Pek çok tereddüt yaşar Daniel, polise gitmek ve olup biteni itiraf etmek gibi bir seçeneği de sorgular; hatta bir iki girişimde bulunur bu yönde, o ülke de polislerin ona kötü davranmayacağını ve hakaret etmeyeceğini bilmektedir. Ancak en nihayetinde cesedi artık kullanılmayan bir gümüş madenine yuvarlayan Daniel bu dünyada yaşamak için bir nedeni kalmadığını da bilmektedir. Zaten taşıyamadığı geçmişine bir de Maria’nın cesedi eklenince arabasını ölüme doğru sürmek dışında bir çare bulamaz.
İkinci bölümde olayı soruşturmakla görevli kriminolog ve çağırdığı tanıkların anlatılarıyla eksik parçalar tamamlanır. Daniel gibi yurtlarını, benzer nedenlerden dolayı, terk etmek zorunda kalarak İsveç’e yerleşmiş, Daniel’in gençliğine tanık olmuş insanların ifadeleri daha çok bir iç dökme gibidir. Tanıklar içlerinde uzun süredir bekleyen öfkeyi ve acıyı dile getirirler. Ne de olsa kendi hikayeleri de Daniel’in geçmişine dahildir.

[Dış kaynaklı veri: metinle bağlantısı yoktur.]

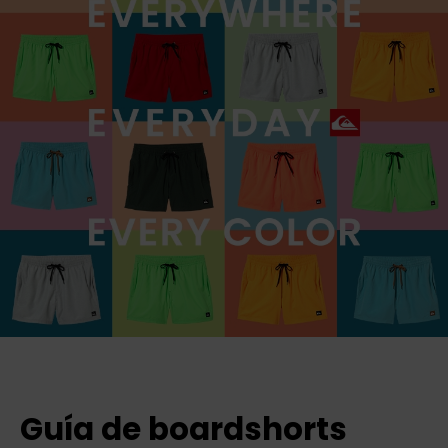
Guía de boardshorts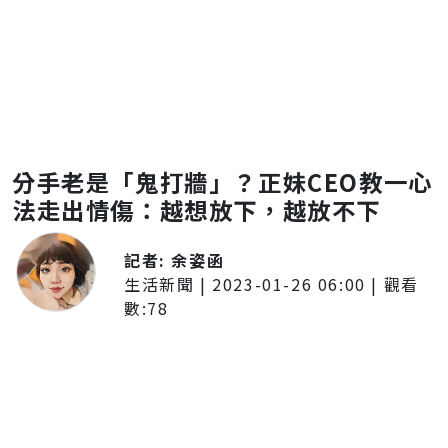
分手老是「鬼打牆」？正妹CEO教一心
法走出情傷：越想放下，越放不下
記者:
余姿函
生活新聞
|
2023-01-26 06:00
| 觀看
數:
78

İfadeler sonucu Daniel’in Ermeni bir dişçi olduğunu, 12 Eylül darbe sürecinde gözaltına alındığını ve vahşetin egemenliğini ilan ettiği insanlık dışı uygulamaları ile belleklere kazınan bu dönemde işkenceden geçtiğini öğreniriz. Daniel ve arkadaşları örselenmiş ruhlarını da alarak vatanlarını terk etmiş ve çok uzak bir ülkede geçmişin ağır yükü ile yeni bir yaşam kurmayı denemişlerdir. Polis merkezinde verilen ifadelerden yaşanılan hiç bir şeyin bitti denince bitmediğini ne yazık ki üzerinden onlarca yıl geçse bile yaraların kabuk bağlamadığını ve ne kadar uzağa gidilirse gidilsin insanın yola çıktığı yeri içinde taşımaya devam ettiğini bir kez daha görüyoruz. Eski acıların üzerine yeni mutluluklar inşa etmek çok da kolay olmuyor.
Yaraların kabuk bağlaması için geçmişin kirli izlerini silecek güzellikler yaratmak gereklidir sanırım. Oysa benzer yanlışlarda ısrarcı, yeni korkunç gölgeler üretme çağındayız. İşkence, sürgün, cinnet ve ölüm romanlarımıza uzunca bir süre daha konu olacak ve bu yazarın tercihinden değil gerçeklerin dayatmasından kaynaklanacak ne yazık ki. Bu topraklardan sıradan bir cinayet ya da polisiye roman çıkarmak neredeyse olanaksız. Sanki kan ve ölümle beslenen ve doymak bilmeyen bir canavarın koca kanatlarının gölgesi altında yaşıyoruz. Fırat Ceweri bu gölge altında yaşamak zorunda kalmış iki insanın öyküsünü çağdaş bir romanla unutulmaz kılarak okunsun diye dünyaya teslim etmiş.